In any medical system you will have human error. Diagnostics can be tricky; some times the most probable explanation for a set of symptoms turns out to be wrong. A good system would minimize human error and diagnostic error, but would not be able to eliminate them.

But what of the new health care bill [H.R. 3590] signed into law by the chief administrator of this nation on Tuesday, March 23, 2010?

Frankly, no one can be sure what its real effects will be. Most of its provisions don't come into effect until 2014. That means there are two elections between now and when it takes effect, so it could be changed or even deleted from the books.

One could also see this as a first step towards a government-run insurance system or health care system. I doubt that is the case. The public option was dropped. Supervision of the insurance companies by the government will be minimal. We will all still be at the mercy of the "free market." Imagine an outdoor market. Now imagine there are no police there, and half the people walking around, and three quarters of them behind the stalls, are thieves or con artists. There you have a good picture of the "free market" in health care services and insurance.

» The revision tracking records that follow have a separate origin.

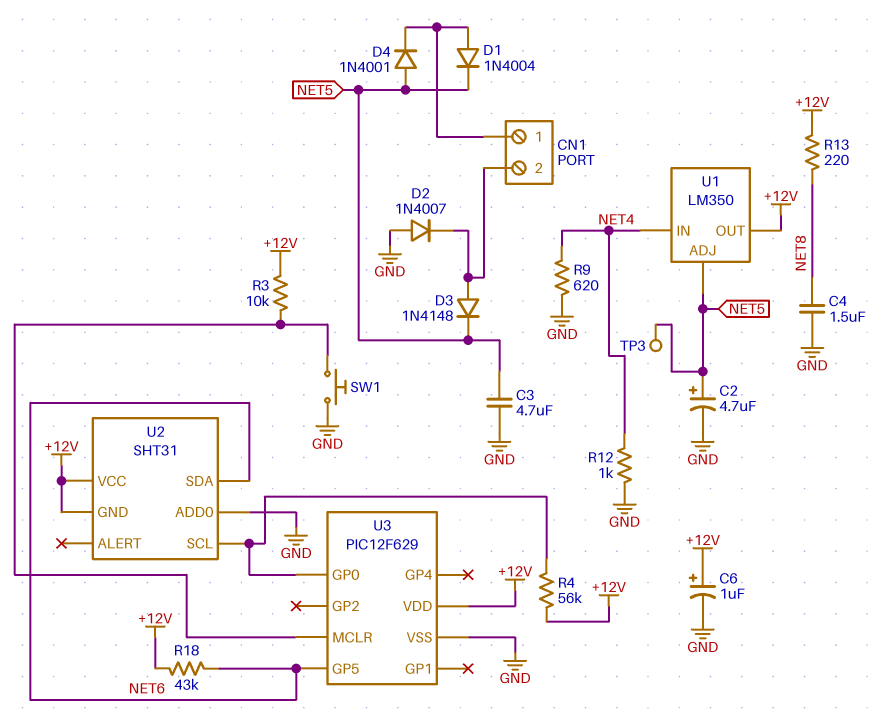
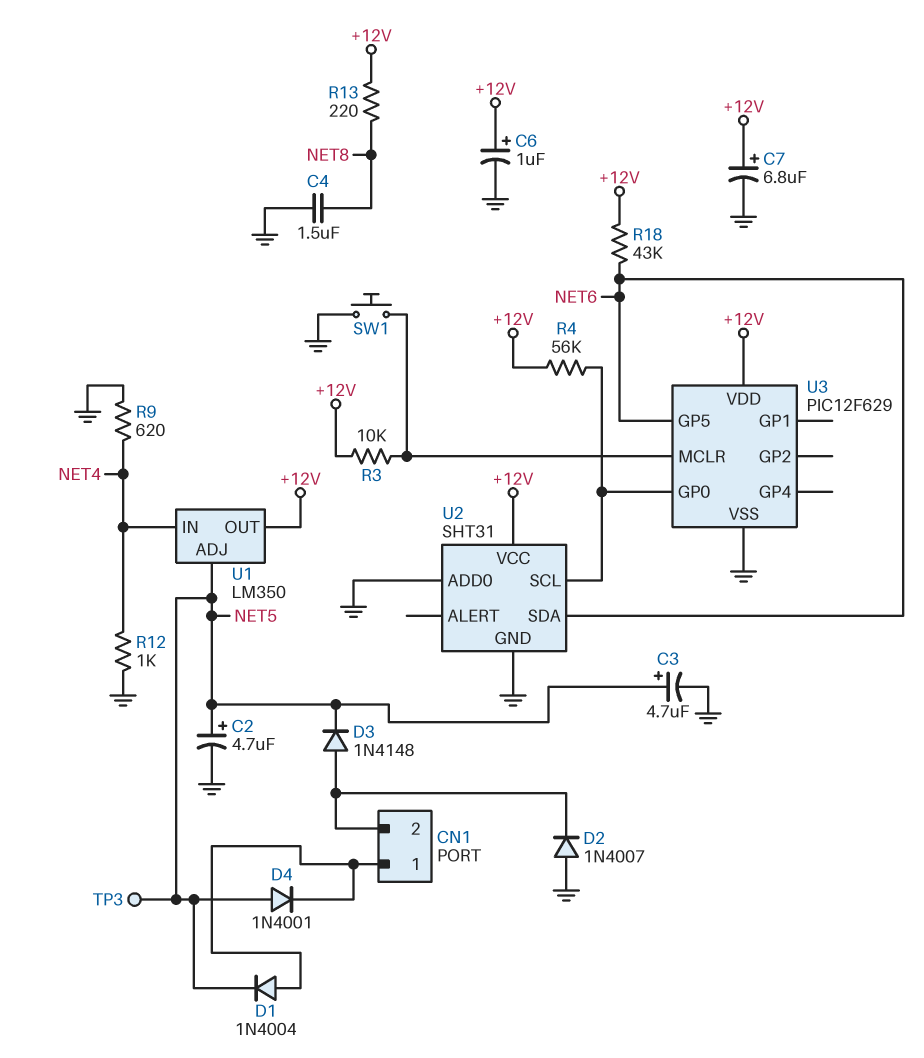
C3: 4.7uF (GND, NET5) -> 4.7uF (plus NET5, minus GND)
C7: none -> 6.8uF (plus +12V, minus GND)
U2 pin GND: +12V -> GND

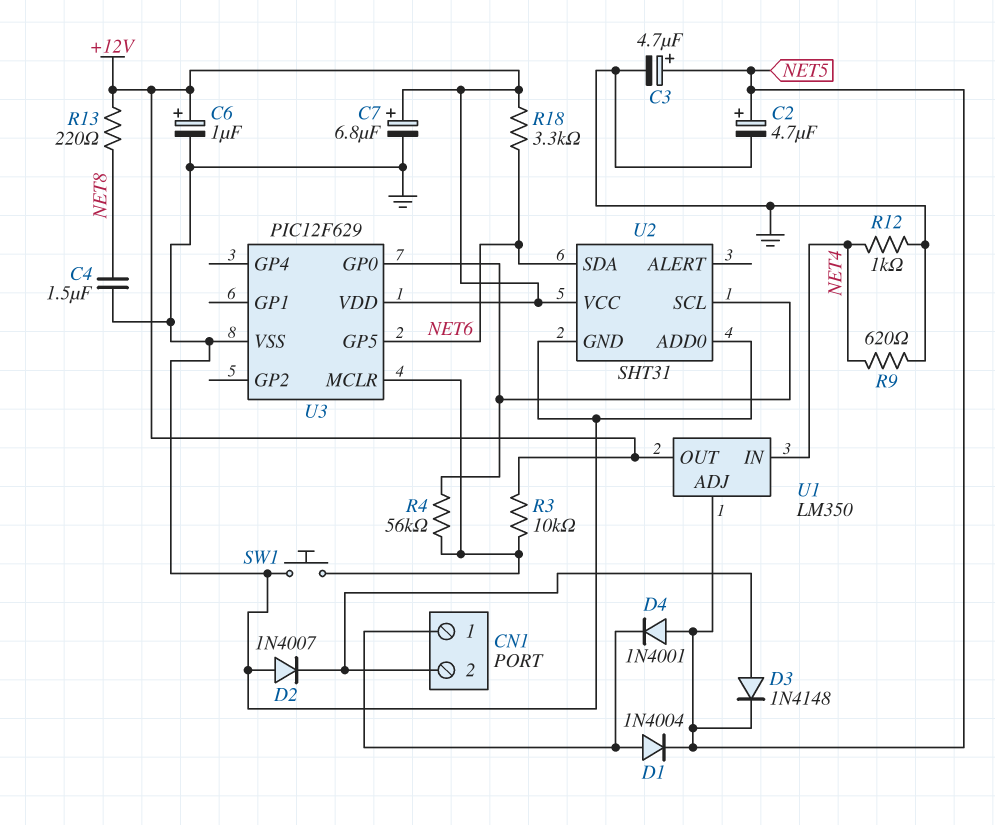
R4: 56k (+12V, U2/SCL) -> 56k (U2/SCL, U3/MCLR)
R18: 43k (+12V, NET6) -> 3.3k (+12V, NET6)
TP3: test point (NET5) -> none

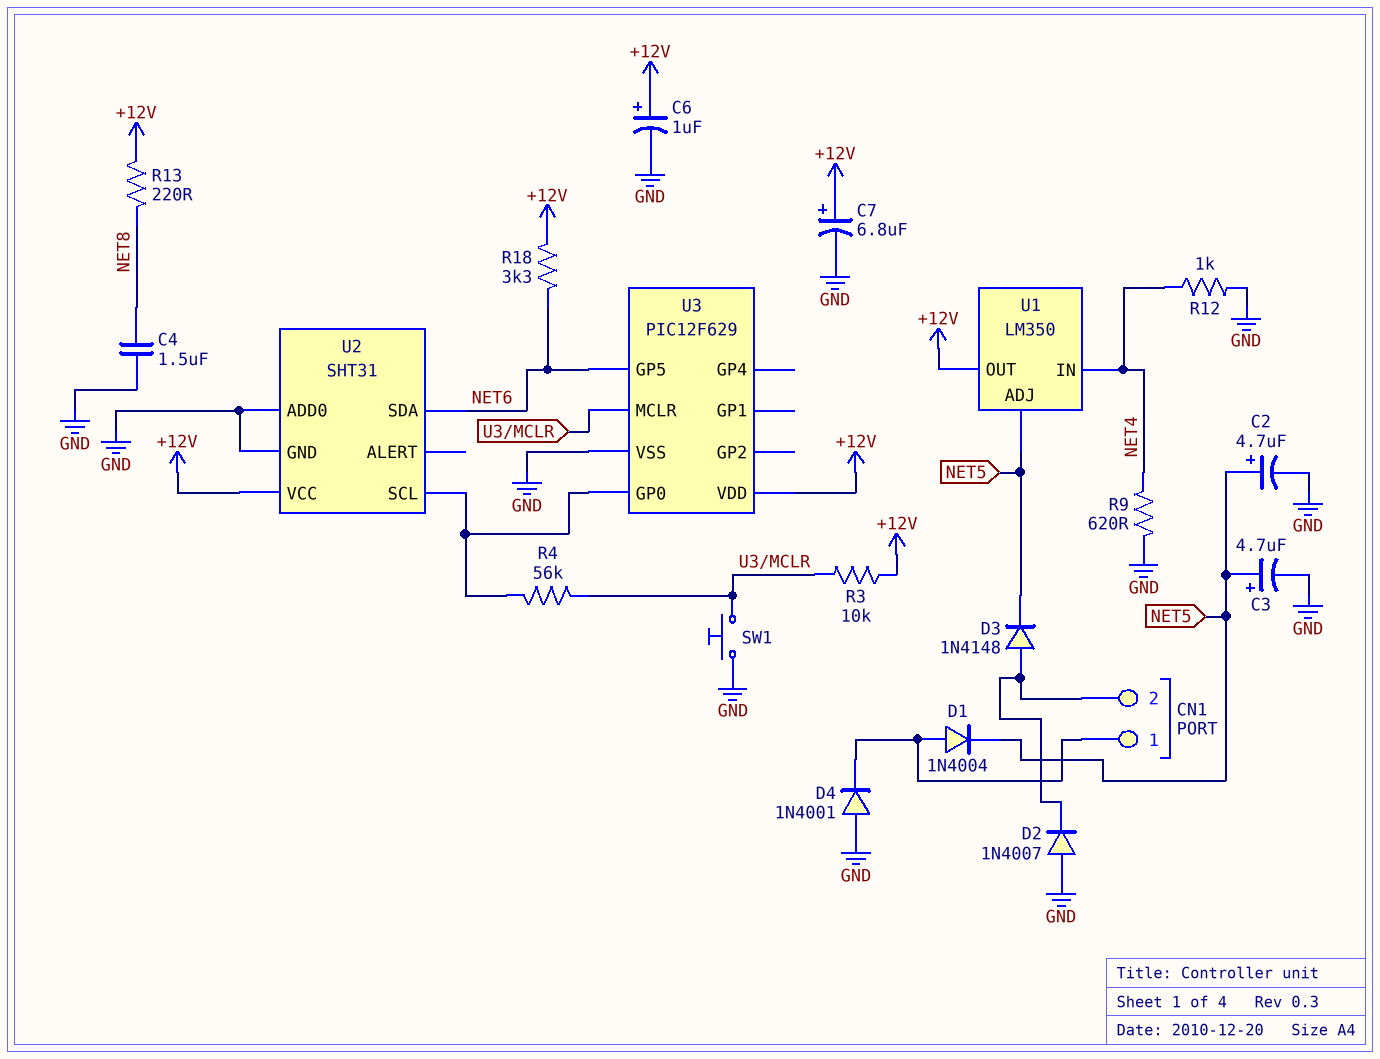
D4: diode 1N4001 (A NET5, K CN1/1) -> diode 1N4001 (A GND, K CN1/1)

The thieves are not having their hands cut off for past practices, but at least they are being told that certain forms of theft are no longer acceptable. You can't drop someone who has been paying insurance just because they get an expensive illness. Why was that ever allowed? Isn't it just plain fraud to sell insurance that you have no intent to pay on?

It should be easier to find and transfer insurance under the plan. The pre-existing condition redlines should go away.

I worry about the idea of forcing people to have insurance. I suppose it is not so very different than forcing them to have a birth certificate, social security number, and a drivers license, and automobile insurance. But forcing people to buy from private, unregulated insurers seems like the government is just helping herd the sheep towards the wolves.

I have not read the bill, and don't intend to. Often what appears to be plain language in bills turns out to be an excuse for a special interest group to rape and pillage.

In 2014, those of us who are still alive can see what actually happens. We can get mad or be glad. In the meantime, let's get the hell out of Afghanistan, and close all of our military bases overseas. We need the money that is wasted on them here at home.